5 incredibly innovative sustainable fashion designers


The fashion industry is one of the most polluting industries on the planet. It’s also wildly unethical. From the 8,000 gallons of water it takes to make a single pair of denim jeans, to the abuse and financial burden that garment workers face daily, the clothes we wear are more than a harmless form of expression of self. Luckily for us, there are designers looking to make the world a greener, more ethical, and more fashionable place.

We’ve compiled five innovative sustainable fashion designers who regularly push the boundaries when it comes to making clothes. While you might not be able to buy these designer pieces at your local mall, their methods and materials are a testament to how clothing can be kinder to the world.

1. SS Daley

This British design has mastered the art of upcycling. In one interview with Vogue, SS Daley said: “Working in confinement gave me time to think about the equipment and resources I had available.” One of these resources being tablecloths, which he transformed into boxy shirts and wide trousers. There is a bit of whimsy that comes with her designs. Each piece alludes to the familiar (like the embroidered floral trim on a tablecloth), but is then flipped and made modern and youthful, yet undeniably classic.

2. Alexandra Sipa

Romanian design Alexandra Sipa does amazing things with yarn. She sources yarn from Facebook Marketplace and then works her magic, turning them into lace. At first glance, one might think that clothes are made from yarn. The threads are so beautifully woven that it’s only after a second or third look that you realize what you’re looking at. Her work is delicate, intricate and cleverly uses color to add dimension. We could watch his work for hours appreciating the craftsmanship.

3. Katie Jones

This British designer is known for her over-the-top knits full of funky colors and patterns. Katie JonesThe newest collection is the Make-It-Yourself collection which encourages the consumer to try their hand at crocheting as part of their #sofasnotsweatshops mantra. The brand’s sustainable practices explain how harmful overconsumption is and that “making something beautiful out of nothing” is the best way to do it.

4. Mara Hoffman

Using pre- and post-consumer waste, this New York-based designer merges sustainability and fashion seamlessly. It’s easy to see clothes as cheap disposables, and Hoffman tries to rework that relationship with pieces you’d want to wear every day. However, unlike the classic “basics”, her clothes are eye-catching and special. The designs paired with carefully chosen textiles are breathtaking.

Mara Hoffman uses compostable packaging, digital printing technology and provides safe working conditions and fair wages for its workers through transparent relationships with suppliers and factories.

5. Emily AdamsBode

This American designer uses old fabrics to create fabulously unique designs. Each piece is recycled, zero waste, handmade and made in a limited edition to minimize waste. Predict continued to hire artisans in India, Peru and New York during the pandemic. His designs include beautifully tailored striped pants, eye-catching prints, wonderfully artistic t-shirts that will make you laugh, and cute shorts that look like they belong on Wes Anderson. Moonrise Kingdom. Everything is dreamy and easy to wear.

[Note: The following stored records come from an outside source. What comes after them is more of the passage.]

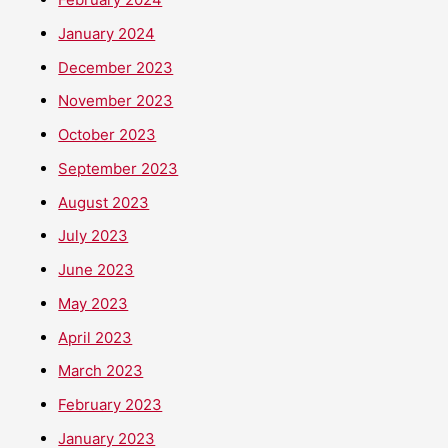
January 2024
December 2023
November 2023
October 2023
September 2023
August 2023
July 2023
June 2023
May 2023
April 2023
March 2023
February 2023
January 2023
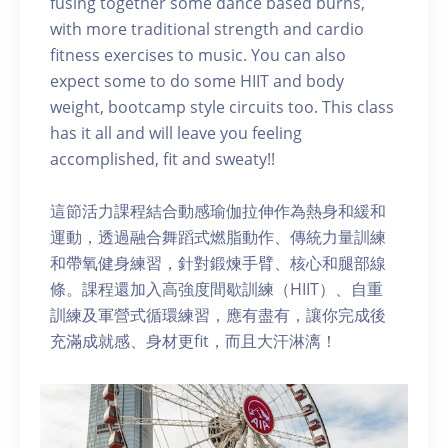
fusing together some dance based burns,
with more traditional strength and cardio
fitness exercises to music. You can also
expect some to do some HIIT and body
weight, bootcamp style circuits too. This class
has it all and will leave you feeling
accomplished, fit and sweaty!!
這節活力課程結合動感瑜伽拉伸作為熱身和緩和
運動，透過融合舞蹈式燃脂動作、傳統力量訓練
和帶氧健身練習，針對鍛煉手臂、核心和腿部線
條。課程還加入高強度間歇訓練（HIIT）、自重
訓練及軍營式循環練習，應有盡有，讓你完成後
充滿成就感、身材更fit，而且大汗淋漓！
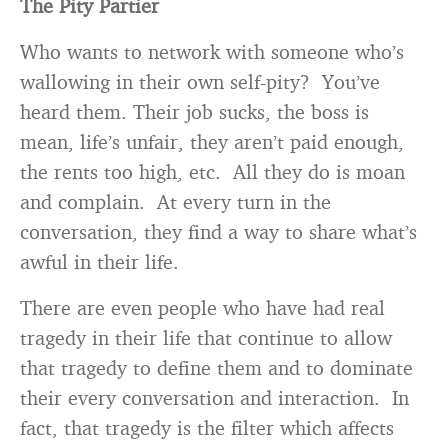
The Pity Partier
Who wants to network with someone who’s
wallowing in their own self-pity? You’ve
heard them. Their job sucks, the boss is
mean, life’s unfair, they aren’t paid enough,
the rents too high, etc. All they do is moan
and complain. At every turn in the
conversation, they find a way to share what’s
awful in their life.
There are even people who have had real
tragedy in their life that continue to allow
that tragedy to define them and to dominate
their every conversation and interaction. In
fact, that tragedy is the filter which affects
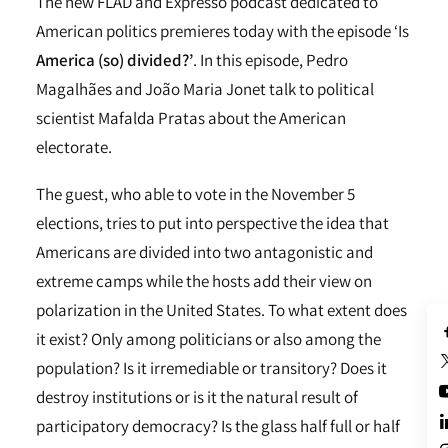
The new FLAD and Expresso podcast dedicated to
American politics premieres today with the episode ‘Is
America (so) divided?’
. In this episode, Pedro
Magalhães and João Maria Jonet talk to political
scientist Mafalda Pratas about the American
electorate.
The guest, who able to vote in the November 5
elections, tries to put into perspective the idea that
Americans are divided into two antagonistic and
extreme camps while the hosts add their view on
polarization in the United States. To what extent does
it exist? Only among politicians or also among the
population? Is it irremediable or transitory? Does it
destroy institutions or is it the natural result of
participatory democracy? Is the glass half full or half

How to participate in the sustainable fashion revolution?

These five fashion designers are part of an important conversation about the right and wrong ways to source and manufacture clothes, but you don’t have to buy high-end designer pieces to be sustainable. Ultimately, shop less and wear what you already own in the best way to contribute to a sustainable fashion environment. Recycling or recycling clothes to ensure clothes don’t end up in a landfill is a manageable yet important way to reduce your own waste. Holding of large companies that do not do respect for the environment and their employees is also crucial, as placing all the blame on the consumer will only hold us back as a society as we try to heal the world of our destructive capitalist schemes.